Trump attacks civil rights leader who questioned his election win
President-elect Donald Trump began a long holiday weekend that honors slain black civil rights leader Martin Luther King Jr. by attacking another rights activist and politician who had said he doesn't see Trump as a "legitimate president".
Democratic Representative John Lewis, of Georgia, said on a segment of "Meet the Press" released by NBC on Friday he thought hacking by Russians had helped Trump, a Republican, get elected in November. Lewis said he does not plan to attend Trump's Jan. 20 inauguration, the first time he would miss such an event since being elected to the House in 1986.

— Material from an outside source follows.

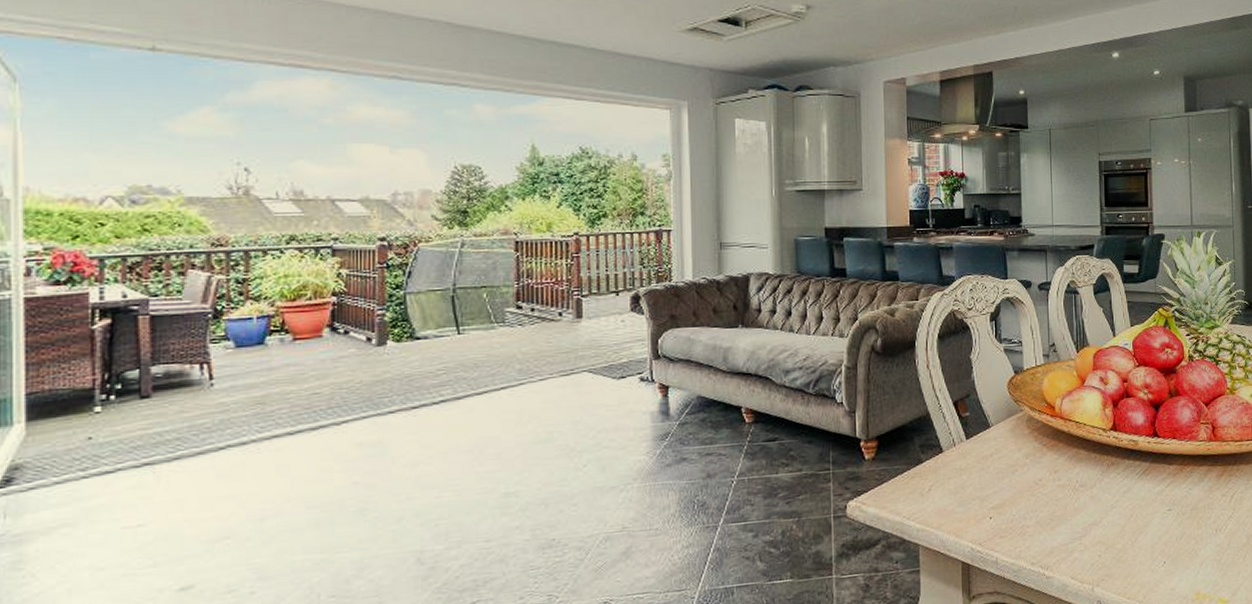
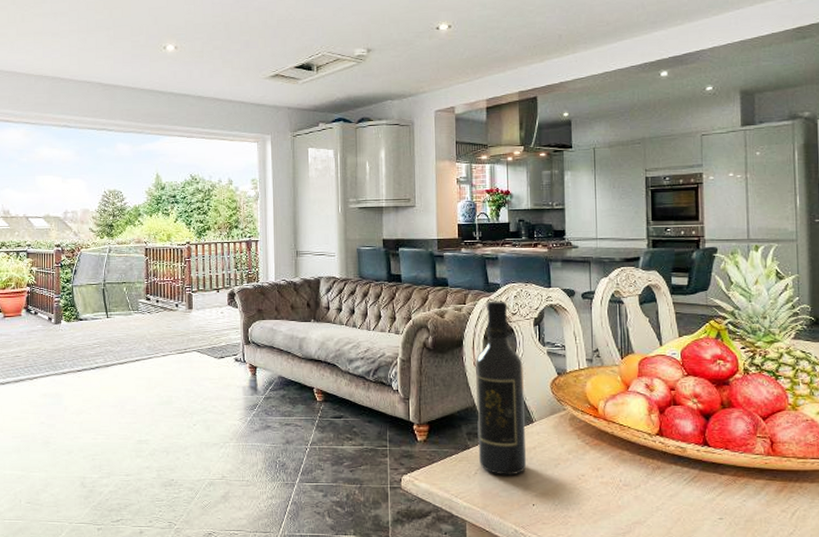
wine bottle: none [929,295,984,489] -> present [476,301,527,476]

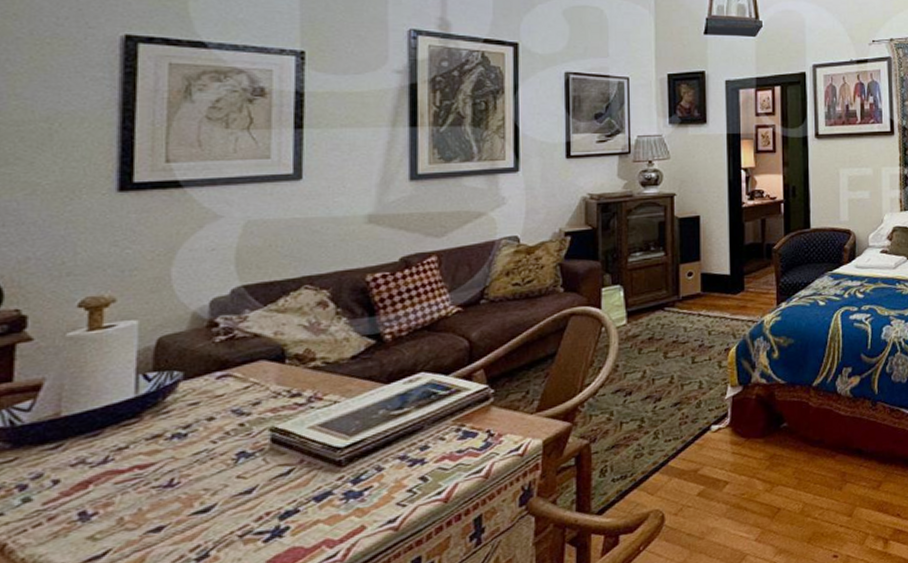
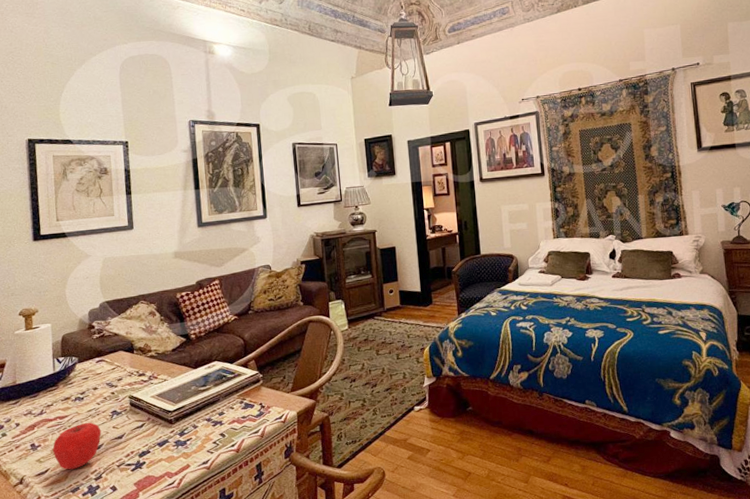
apple: none [119,471,215,549] -> present [52,422,102,470]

On Saturday Trump tweeted that Lewis had falsely complained about the election results and instead "should spend more time on fixing and helping his district, which is in horrible shape and falling apart (not to mention crime infested)."
"All talk, talk, talk - no action or results. Sad!" Trump tweeted.
During the campaign, Trump said Democrats had failed African-Americans and Hispanics. "What the hell do you have to lose? Give me a chance," he said at a rally last year in Ohio.
Trump won the presidency with less support from black and Hispanic voters than any president in the last 40 years, only 8 percent and 28 percent respectively, polling data showed.
Lewis, who has been a civil rights leader for more than half a century, was beaten by police during a march he helped lead in 1965 in Selma, Alabama, drawing attention to hurdles for blacks to vote. He protested alongside King that day and on other occasions.
"I believe in forgiveness," Lewis said in the NBC segment about Trump. "I believe in trying to work with people," he said. "It's going to be very difficult. I don't see this president-elect as a legitimate president."
At least 10 other Democratic U.S. politicians have also said they plan to skip the inauguration including Representatives Raul Grijalva, Lacy Clay and Mark Takano.
Supporters of Trump see him as a brash person who tells things as they are. His comments about Lewis came ahead of an anti-Trump march in Washington headed by the Rev. Al Sharpton. The protest by about 2,000 marchers kicked off a week of rallies planned by dozens of groups against Trump before, during and after the inauguration.
DisruptJ20, which is working with Black Lives Matter and other protest groups, said they are planning to disrupt balls celebrating the inauguration in Washington.
Several of Trump's fellow Republicans also criticized the president-elect's tweets.
Michael Steele, who served as the first black chairman of the Republican National Committee until 2011, said Trump's tweets were unfortunate.
"John Lewis has a walk that very few people in this country, least of all Donald Trump, have ever walked, so you have to respect that," Steele said on MSNBC.
If Trump is looking to fix a bridge to black voters, their expectation is he "will do so in a way that shows respect for our leadership," Steele said.
Senator Ben Sasse of Nebraska tweeted that "John Lewis and his 'talk' have changed the world."
Conservative critic Bill Kristol tweeted "It's telling, I'm afraid, that Donald Trump treats (Russian President) Vladimir Putin with more respect than he does John Lewis."